__Provided information__

- Opening Delimiter -

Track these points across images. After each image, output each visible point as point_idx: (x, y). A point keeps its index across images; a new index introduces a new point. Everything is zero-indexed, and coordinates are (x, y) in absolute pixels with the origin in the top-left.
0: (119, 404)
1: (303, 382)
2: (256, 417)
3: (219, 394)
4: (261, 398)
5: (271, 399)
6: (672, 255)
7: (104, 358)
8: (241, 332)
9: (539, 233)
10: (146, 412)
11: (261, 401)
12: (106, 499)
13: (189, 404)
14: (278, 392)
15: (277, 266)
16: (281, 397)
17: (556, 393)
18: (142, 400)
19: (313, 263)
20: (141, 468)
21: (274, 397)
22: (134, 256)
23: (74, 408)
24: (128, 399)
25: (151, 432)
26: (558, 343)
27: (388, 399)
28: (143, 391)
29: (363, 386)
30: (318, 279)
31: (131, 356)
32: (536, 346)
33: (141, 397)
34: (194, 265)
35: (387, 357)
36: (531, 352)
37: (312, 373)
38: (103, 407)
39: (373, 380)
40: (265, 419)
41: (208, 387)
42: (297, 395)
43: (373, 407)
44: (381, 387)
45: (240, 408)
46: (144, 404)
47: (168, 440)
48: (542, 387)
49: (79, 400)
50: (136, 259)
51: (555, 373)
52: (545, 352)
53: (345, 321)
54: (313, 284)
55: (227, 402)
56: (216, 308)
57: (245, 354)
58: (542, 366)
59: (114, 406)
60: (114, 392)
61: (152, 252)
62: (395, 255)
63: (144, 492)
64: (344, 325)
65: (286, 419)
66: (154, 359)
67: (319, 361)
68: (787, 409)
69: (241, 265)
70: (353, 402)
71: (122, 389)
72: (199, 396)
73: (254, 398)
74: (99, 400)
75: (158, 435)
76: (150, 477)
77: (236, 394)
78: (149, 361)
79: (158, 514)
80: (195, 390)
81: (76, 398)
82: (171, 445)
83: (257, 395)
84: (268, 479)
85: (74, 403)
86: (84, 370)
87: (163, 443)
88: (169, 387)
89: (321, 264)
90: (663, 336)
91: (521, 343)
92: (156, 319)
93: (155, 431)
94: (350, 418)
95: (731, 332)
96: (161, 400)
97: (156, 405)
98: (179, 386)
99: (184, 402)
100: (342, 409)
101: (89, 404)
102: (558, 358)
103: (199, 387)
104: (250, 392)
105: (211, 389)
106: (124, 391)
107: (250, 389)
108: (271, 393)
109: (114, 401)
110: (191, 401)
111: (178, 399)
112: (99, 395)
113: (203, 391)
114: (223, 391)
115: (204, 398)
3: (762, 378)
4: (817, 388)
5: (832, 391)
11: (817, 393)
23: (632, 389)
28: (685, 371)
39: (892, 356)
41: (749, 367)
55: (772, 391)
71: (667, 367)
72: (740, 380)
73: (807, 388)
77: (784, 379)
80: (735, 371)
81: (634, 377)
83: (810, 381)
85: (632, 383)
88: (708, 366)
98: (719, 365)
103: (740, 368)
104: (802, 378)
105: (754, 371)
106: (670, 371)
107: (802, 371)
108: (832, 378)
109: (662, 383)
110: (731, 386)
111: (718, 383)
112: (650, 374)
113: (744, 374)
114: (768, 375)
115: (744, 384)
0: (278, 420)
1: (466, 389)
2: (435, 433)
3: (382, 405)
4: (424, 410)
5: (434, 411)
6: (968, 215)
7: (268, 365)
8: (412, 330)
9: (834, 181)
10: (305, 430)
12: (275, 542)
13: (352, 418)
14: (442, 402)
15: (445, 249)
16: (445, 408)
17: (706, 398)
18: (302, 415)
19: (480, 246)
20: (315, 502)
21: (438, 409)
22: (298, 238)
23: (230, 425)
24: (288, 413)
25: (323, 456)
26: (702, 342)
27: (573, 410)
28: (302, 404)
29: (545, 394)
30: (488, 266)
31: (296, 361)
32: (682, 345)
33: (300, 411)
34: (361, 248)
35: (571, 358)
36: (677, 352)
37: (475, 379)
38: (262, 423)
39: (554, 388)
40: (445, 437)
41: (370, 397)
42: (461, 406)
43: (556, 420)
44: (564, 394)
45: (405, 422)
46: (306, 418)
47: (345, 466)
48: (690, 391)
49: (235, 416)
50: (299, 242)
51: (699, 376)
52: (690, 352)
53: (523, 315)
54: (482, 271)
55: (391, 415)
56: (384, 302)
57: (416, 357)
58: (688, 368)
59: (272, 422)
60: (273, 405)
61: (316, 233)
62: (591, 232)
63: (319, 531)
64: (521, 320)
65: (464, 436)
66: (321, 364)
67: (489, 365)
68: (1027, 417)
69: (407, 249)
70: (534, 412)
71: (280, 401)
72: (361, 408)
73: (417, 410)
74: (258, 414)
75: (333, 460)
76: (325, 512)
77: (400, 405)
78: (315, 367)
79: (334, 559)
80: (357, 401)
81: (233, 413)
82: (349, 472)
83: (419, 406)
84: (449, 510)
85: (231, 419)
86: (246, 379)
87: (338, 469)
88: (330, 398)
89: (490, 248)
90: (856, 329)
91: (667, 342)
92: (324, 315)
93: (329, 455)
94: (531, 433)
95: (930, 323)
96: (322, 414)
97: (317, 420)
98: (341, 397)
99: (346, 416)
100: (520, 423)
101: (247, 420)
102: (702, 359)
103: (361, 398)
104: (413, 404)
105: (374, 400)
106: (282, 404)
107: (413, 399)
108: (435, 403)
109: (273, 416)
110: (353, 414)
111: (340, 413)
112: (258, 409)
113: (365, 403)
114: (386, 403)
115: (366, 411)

- Closing Delimiter -
- Opening Delimiter -

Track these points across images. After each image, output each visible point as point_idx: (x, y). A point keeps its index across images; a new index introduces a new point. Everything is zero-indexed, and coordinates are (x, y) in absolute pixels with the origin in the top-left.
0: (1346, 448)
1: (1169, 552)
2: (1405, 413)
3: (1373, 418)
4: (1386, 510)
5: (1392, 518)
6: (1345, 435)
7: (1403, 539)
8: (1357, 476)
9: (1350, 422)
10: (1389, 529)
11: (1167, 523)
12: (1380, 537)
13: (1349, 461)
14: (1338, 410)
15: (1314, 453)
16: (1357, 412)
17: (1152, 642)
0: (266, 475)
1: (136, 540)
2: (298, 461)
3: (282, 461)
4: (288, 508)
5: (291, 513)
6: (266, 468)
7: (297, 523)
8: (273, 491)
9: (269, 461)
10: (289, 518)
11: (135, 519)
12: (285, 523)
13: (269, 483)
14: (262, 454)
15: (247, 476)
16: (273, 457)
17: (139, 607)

- Closing Delimiter -

__About this task__
The answer is the lines above between the line holding "59: (114, 406)" and the line holding "102: (558, 358)", inclusive, each written out exactly, and no others.

__Exercise output__
59: (114, 406)
60: (114, 392)
61: (152, 252)
62: (395, 255)
63: (144, 492)
64: (344, 325)
65: (286, 419)
66: (154, 359)
67: (319, 361)
68: (787, 409)
69: (241, 265)
70: (353, 402)
71: (122, 389)
72: (199, 396)
73: (254, 398)
74: (99, 400)
75: (158, 435)
76: (150, 477)
77: (236, 394)
78: (149, 361)
79: (158, 514)
80: (195, 390)
81: (76, 398)
82: (171, 445)
83: (257, 395)
84: (268, 479)
85: (74, 403)
86: (84, 370)
87: (163, 443)
88: (169, 387)
89: (321, 264)
90: (663, 336)
91: (521, 343)
92: (156, 319)
93: (155, 431)
94: (350, 418)
95: (731, 332)
96: (161, 400)
97: (156, 405)
98: (179, 386)
99: (184, 402)
100: (342, 409)
101: (89, 404)
102: (558, 358)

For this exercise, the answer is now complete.